Mulroney, who is a charismatic and respected journalist, uses his celebrity status for the good of others. Along with supporting many other charities, Mulroney was appointed national ambassador for UNICEF Canada in 2006. “When UNICEF approached me with this opportunity, I jumped at the chance. UNICEF has been working in Canada for more than 50 years to help connect Canadians to children in developing nations. I am committed to doing whatever I can to help UNICEF in its work to restore childhoods and build futures for children around the world.” More recently, Mulroney joined the WaterCan Charity for its 25th anniversary as its national ambassador and celebrity climber in the Kilimanjaro Climb for Life Campaign. WaterCan’s goal is to bring clean water, better health, and brighter futures to communities in eastern Africa. After doing “a little prep” in order to scale Africa’s highest peak, Mulroney and 21 others rose to the challenge and completed the climb last October. “We raised a lot of money, and I can now say that I, too, have conquered 19,341 feet of adventure, exhaustion, plunging temperatures, and ultimately, pride!”

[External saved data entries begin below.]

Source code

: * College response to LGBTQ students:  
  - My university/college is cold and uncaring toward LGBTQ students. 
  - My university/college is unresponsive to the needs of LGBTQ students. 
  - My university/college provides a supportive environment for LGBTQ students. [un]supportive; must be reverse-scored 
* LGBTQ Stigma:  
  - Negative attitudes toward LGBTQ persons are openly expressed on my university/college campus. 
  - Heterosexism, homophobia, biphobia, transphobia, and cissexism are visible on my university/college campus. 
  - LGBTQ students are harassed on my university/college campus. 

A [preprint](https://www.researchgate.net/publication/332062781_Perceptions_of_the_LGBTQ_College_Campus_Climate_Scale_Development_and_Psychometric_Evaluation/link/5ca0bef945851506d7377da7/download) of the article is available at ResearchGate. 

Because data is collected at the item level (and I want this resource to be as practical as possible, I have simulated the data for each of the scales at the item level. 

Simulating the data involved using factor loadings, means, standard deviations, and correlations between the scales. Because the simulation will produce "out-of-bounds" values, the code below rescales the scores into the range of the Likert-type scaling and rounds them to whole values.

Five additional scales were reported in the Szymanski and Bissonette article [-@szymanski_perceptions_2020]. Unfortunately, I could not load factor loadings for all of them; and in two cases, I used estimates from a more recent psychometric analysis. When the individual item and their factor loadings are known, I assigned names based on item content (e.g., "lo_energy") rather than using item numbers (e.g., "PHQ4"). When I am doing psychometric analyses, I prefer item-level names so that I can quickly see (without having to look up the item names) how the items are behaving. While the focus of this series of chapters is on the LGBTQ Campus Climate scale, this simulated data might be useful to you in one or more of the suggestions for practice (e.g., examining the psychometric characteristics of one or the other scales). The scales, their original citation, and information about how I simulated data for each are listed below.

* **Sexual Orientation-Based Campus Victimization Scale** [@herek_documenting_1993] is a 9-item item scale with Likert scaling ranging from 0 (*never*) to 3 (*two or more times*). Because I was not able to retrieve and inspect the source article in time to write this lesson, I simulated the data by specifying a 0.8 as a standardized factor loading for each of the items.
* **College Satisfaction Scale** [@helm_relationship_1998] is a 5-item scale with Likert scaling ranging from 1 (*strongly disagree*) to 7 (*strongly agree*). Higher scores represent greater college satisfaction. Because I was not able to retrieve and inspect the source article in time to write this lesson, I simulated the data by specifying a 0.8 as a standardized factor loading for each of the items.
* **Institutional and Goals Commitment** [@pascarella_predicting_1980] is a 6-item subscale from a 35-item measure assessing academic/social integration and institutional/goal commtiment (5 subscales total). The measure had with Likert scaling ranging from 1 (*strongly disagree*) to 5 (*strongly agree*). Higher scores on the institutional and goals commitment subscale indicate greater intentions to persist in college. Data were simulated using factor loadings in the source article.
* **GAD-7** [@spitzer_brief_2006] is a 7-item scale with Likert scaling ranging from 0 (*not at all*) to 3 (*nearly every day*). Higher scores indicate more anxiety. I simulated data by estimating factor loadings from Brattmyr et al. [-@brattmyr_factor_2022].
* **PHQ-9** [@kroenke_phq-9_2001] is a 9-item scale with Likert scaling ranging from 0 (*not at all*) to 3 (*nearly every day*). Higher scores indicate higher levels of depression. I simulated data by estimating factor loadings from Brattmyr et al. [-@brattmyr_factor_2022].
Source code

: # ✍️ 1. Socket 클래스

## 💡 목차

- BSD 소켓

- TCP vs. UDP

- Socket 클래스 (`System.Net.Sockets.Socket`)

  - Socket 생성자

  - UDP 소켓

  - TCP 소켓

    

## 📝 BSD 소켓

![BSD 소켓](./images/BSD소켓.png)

When choosing a charity to support, Mulroney consults with his wife, Jessica. “Together, we decide what we can do. I work with one national charity at a time, but do between 12 and 15 charity events a year where I am often master of ceremonies. My brother hosts an annual golf tournament, with the proceeds going to fund a week at summer camp for children of active service members, so we participate in that, too.” Mulroney has also run in a marathon to support a friend seriously injured in a car accident.
In retrospect, Mulroney says, “I am a lucky guy. I have traveled the world, and I see how fortunate I am. I feel it is my obligation to give back. It is important to lead by example, and there are many places that can benefit from our know-how. But we also have ‘developing world’ conditions in Canada. We can’t forget our own backyard.”
When asked why entertainment news is so popular, Mulroney says, “It has always been popular because it is the opium for the masses. In a bad economy, people still go to the movies. There is something magical about the movies and something aspirational about entertainment. Everyone has an opinion about it. In analyzing and reporting the news, we contribute added value.”